▶ _Written exercise 1_:
From the listing, reproduce verbatim the lines beginning with the one containing "family: Corvidae" and ending with the one containing "family: Cactaceae", both included, and output only those lines.

──────── Text provided ────────

Re: Cores generated with ./tests/geo-rep/georep-basic-dr-tarssh.t

[Date Prev][Date Next][Thread Prev][Thread Next][Date Index][Thread Index]

 



On Fri, Mar 04, 2016 at 02:02:32PM +0530, Raghavendra G wrote:
> On Thu, Mar 3, 2016 at 6:26 PM, Kotresh Hiremath Ravishankar <
> khiremat@xxxxxxxxxx> wrote:
> 
> > Hi,
> >
> > Yes, with this patch we need not set conn->trans to NULL in
> > rpc_clnt_disable
> >
> 
> While [1] fixes the crash, things can be improved in the way how changelog
> is using rpc.
> 
> 1. In the current code, there is an rpc_clnt object leak during disconnect
> event.

Just for the record (as I couldn't find this information while building up
rpc infrastructure in changelog):

Unref rpc-clnt object after calling rpc_clnt_disable() in notify() upon
RPC_CLNT_DISCONNECT. Free up 'mydata' in notify() upon RPC_CLNT_DESTROY.

> 2. Also, freed "mydata" of changelog is still associated with rpc_clnt
> object (corollary of 1), though change log might not get any events with
> "mydata" (as connection is dead).

────────

▶ _Written exercise 2_:
According to the mailing-list post, what object leaks in the current code during a disconnect event?

──────── Working data ────────

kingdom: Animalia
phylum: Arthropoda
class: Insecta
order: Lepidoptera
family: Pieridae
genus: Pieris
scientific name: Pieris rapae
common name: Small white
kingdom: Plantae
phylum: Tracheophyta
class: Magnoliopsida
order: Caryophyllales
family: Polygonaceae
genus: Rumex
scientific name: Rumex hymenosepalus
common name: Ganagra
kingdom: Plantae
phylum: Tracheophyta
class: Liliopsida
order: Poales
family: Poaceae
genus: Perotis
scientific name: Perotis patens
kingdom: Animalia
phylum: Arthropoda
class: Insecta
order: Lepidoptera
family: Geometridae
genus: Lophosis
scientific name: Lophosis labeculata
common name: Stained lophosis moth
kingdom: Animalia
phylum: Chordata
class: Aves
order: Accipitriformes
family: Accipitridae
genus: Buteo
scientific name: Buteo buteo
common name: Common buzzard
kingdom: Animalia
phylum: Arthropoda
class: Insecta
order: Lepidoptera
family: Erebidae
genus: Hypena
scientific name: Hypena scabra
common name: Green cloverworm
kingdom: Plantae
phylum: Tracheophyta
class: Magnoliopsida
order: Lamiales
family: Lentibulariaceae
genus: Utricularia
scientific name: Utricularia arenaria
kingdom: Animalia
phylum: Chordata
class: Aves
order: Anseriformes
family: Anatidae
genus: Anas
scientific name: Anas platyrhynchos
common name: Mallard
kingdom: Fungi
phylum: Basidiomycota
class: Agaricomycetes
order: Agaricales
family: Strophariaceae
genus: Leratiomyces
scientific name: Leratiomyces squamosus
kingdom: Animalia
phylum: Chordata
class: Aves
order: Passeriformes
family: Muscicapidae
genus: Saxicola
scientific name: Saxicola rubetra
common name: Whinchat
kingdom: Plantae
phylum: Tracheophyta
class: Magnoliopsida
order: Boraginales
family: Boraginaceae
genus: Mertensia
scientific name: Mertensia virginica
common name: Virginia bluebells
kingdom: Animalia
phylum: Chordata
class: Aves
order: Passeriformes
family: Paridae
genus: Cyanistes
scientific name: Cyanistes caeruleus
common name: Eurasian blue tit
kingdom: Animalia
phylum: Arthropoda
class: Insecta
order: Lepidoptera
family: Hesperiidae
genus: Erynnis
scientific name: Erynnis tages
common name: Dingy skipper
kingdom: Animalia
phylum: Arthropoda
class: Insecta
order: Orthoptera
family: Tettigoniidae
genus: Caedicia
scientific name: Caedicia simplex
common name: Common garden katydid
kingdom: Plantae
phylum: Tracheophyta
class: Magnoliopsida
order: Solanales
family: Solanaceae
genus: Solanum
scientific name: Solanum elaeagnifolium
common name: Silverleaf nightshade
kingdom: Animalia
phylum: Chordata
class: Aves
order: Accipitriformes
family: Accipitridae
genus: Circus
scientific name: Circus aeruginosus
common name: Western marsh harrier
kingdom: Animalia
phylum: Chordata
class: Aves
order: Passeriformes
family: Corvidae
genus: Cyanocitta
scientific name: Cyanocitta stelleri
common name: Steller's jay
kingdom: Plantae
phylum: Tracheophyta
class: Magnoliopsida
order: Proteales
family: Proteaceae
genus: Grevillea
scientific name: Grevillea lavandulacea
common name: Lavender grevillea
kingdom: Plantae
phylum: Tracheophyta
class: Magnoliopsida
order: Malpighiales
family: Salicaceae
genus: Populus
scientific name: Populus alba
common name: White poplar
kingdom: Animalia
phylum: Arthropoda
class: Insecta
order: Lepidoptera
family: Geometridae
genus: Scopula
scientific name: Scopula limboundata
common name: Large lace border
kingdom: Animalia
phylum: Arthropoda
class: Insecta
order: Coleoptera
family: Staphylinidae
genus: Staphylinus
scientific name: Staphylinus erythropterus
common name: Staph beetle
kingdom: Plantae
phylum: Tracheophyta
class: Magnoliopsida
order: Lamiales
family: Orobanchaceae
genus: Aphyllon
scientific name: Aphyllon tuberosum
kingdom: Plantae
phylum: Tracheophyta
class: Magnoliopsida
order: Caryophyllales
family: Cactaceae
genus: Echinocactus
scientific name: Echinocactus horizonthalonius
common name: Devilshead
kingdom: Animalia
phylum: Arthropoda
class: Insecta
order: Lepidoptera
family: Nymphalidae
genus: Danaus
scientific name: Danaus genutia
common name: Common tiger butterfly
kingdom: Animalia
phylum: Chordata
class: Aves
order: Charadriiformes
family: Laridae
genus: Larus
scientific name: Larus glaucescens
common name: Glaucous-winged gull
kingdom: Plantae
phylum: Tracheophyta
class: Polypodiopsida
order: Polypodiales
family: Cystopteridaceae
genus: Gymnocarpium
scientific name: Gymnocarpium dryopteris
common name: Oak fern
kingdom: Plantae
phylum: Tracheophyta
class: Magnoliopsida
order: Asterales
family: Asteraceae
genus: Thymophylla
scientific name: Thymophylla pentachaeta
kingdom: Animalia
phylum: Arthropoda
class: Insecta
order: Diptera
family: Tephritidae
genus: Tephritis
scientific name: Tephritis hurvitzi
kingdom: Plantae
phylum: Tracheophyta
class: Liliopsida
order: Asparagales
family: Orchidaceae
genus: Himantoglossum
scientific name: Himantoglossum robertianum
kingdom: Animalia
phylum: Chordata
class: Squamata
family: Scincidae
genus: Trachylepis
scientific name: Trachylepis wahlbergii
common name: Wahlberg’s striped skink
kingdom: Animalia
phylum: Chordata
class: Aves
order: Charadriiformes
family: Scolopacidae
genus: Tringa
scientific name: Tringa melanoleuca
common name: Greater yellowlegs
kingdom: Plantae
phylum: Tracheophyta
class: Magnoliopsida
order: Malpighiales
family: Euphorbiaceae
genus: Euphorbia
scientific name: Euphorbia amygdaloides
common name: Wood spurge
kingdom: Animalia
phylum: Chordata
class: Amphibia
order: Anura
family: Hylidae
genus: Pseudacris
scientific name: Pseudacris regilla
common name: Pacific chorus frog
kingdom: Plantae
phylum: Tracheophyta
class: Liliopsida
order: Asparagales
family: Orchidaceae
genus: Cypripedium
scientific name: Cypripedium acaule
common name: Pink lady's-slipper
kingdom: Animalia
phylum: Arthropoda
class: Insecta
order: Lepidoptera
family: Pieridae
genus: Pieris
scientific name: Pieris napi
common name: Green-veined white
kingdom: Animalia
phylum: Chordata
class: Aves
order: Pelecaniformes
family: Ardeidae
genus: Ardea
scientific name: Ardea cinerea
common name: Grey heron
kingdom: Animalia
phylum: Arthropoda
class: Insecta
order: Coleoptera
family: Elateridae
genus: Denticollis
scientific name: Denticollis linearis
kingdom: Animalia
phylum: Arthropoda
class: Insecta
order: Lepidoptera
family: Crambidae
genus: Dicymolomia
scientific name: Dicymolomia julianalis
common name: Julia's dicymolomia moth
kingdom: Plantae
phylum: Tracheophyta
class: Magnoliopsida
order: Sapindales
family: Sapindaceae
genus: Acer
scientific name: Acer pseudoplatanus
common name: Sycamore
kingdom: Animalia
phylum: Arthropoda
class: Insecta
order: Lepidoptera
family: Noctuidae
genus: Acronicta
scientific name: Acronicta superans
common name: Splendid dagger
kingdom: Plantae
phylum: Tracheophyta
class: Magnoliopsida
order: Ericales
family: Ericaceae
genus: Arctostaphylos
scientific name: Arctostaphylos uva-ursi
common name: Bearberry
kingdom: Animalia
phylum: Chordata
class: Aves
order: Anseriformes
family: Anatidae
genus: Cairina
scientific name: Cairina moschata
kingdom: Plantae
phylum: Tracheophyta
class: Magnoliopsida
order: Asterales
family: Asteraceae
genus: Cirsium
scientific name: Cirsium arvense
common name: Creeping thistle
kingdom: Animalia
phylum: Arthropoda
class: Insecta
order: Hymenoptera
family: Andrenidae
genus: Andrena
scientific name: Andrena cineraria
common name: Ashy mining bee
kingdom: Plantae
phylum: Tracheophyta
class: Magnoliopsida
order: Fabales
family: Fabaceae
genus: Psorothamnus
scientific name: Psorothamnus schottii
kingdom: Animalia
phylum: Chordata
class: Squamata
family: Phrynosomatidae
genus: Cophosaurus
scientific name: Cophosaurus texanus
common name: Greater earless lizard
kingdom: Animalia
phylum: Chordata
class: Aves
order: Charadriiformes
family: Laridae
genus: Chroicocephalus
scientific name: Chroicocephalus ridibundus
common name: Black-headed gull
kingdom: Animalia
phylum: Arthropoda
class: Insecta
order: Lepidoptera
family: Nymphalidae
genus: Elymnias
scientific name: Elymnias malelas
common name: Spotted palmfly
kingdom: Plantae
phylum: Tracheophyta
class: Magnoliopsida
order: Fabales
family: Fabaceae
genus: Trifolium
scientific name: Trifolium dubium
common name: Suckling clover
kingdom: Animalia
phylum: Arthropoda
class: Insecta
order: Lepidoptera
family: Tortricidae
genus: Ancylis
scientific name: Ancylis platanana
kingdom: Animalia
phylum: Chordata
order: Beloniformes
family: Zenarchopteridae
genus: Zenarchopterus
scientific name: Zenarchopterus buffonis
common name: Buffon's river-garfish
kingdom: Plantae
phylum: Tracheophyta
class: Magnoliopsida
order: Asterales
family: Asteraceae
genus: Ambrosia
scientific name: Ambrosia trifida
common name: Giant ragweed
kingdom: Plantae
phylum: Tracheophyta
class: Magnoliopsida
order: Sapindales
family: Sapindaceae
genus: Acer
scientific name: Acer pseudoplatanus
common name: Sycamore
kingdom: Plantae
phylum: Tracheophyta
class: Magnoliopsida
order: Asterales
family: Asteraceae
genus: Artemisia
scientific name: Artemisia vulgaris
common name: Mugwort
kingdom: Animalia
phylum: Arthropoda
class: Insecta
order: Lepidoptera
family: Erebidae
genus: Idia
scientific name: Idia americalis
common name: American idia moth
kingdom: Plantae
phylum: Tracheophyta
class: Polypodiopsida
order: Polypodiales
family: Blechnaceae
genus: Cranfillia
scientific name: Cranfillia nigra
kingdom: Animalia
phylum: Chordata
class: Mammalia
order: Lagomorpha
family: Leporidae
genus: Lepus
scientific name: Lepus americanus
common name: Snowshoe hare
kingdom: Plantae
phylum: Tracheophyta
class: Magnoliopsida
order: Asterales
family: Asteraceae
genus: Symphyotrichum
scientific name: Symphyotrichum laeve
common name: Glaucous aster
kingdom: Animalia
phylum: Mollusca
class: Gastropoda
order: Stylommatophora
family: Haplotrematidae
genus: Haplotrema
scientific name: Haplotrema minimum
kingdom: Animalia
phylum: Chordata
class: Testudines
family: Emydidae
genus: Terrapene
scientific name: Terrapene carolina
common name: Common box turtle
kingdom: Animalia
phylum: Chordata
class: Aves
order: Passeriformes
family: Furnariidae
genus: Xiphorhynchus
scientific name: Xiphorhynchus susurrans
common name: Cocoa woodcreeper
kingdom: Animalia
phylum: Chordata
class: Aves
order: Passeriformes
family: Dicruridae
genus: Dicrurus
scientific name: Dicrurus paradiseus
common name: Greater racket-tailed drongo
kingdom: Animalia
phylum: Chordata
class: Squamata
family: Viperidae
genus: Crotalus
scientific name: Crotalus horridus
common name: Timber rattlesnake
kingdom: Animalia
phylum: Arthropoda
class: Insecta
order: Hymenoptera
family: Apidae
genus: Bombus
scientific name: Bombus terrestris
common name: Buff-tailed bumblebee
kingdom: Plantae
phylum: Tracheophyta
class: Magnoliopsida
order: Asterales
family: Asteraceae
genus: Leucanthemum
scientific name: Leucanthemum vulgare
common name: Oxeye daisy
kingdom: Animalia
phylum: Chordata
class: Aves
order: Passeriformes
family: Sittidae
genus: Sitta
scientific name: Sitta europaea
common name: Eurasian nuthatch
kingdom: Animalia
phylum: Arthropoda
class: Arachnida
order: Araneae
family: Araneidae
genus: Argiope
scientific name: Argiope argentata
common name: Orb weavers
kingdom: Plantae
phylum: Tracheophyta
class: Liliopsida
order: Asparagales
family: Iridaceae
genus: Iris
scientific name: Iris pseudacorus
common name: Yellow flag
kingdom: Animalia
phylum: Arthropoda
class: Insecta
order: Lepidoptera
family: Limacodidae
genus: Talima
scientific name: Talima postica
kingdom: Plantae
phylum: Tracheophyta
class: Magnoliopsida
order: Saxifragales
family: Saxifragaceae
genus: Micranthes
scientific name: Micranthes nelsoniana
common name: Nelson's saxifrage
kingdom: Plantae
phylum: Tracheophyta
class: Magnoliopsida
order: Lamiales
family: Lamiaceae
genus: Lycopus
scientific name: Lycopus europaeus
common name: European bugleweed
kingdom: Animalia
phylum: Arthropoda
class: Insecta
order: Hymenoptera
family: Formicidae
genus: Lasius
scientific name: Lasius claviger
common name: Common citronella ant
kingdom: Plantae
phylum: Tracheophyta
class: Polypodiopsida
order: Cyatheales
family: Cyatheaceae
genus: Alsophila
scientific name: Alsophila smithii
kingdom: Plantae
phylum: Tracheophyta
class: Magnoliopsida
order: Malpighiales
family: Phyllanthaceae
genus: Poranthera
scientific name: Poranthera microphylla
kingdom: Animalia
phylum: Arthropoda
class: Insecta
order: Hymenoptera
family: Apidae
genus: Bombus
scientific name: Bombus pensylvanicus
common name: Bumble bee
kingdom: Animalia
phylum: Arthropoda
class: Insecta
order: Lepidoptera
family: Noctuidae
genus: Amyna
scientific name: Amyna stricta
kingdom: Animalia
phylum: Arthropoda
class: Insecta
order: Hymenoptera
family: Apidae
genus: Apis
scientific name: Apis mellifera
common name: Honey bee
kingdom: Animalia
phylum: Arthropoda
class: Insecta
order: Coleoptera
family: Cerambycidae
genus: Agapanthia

────────

▶ _Worked answer 1_:
family: Corvidae
genus: Cyanocitta
scientific name: Cyanocitta stelleri
common name: Steller's jay
kingdom: Plantae
phylum: Tracheophyta
class: Magnoliopsida
order: Proteales
family: Proteaceae
genus: Grevillea
scientific name: Grevillea lavandulacea
common name: Lavender grevillea
kingdom: Plantae
phylum: Tracheophyta
class: Magnoliopsida
order: Malpighiales
family: Salicaceae
genus: Populus
scientific name: Populus alba
common name: White poplar
kingdom: Animalia
phylum: Arthropoda
class: Insecta
order: Lepidoptera
family: Geometridae
genus: Scopula
scientific name: Scopula limboundata
common name: Large lace border
kingdom: Animalia
phylum: Arthropoda
class: Insecta
order: Coleoptera
family: Staphylinidae
genus: Staphylinus
scientific name: Staphylinus erythropterus
common name: Staph beetle
kingdom: Plantae
phylum: Tracheophyta
class: Magnoliopsida
order: Lamiales
family: Orobanchaceae
genus: Aphyllon
scientific name: Aphyllon tuberosum
kingdom: Plantae
phylum: Tracheophyta
class: Magnoliopsida
order: Caryophyllales
family: Cactaceae

▶ _Worked answer 2_:
An rpc_clnt object.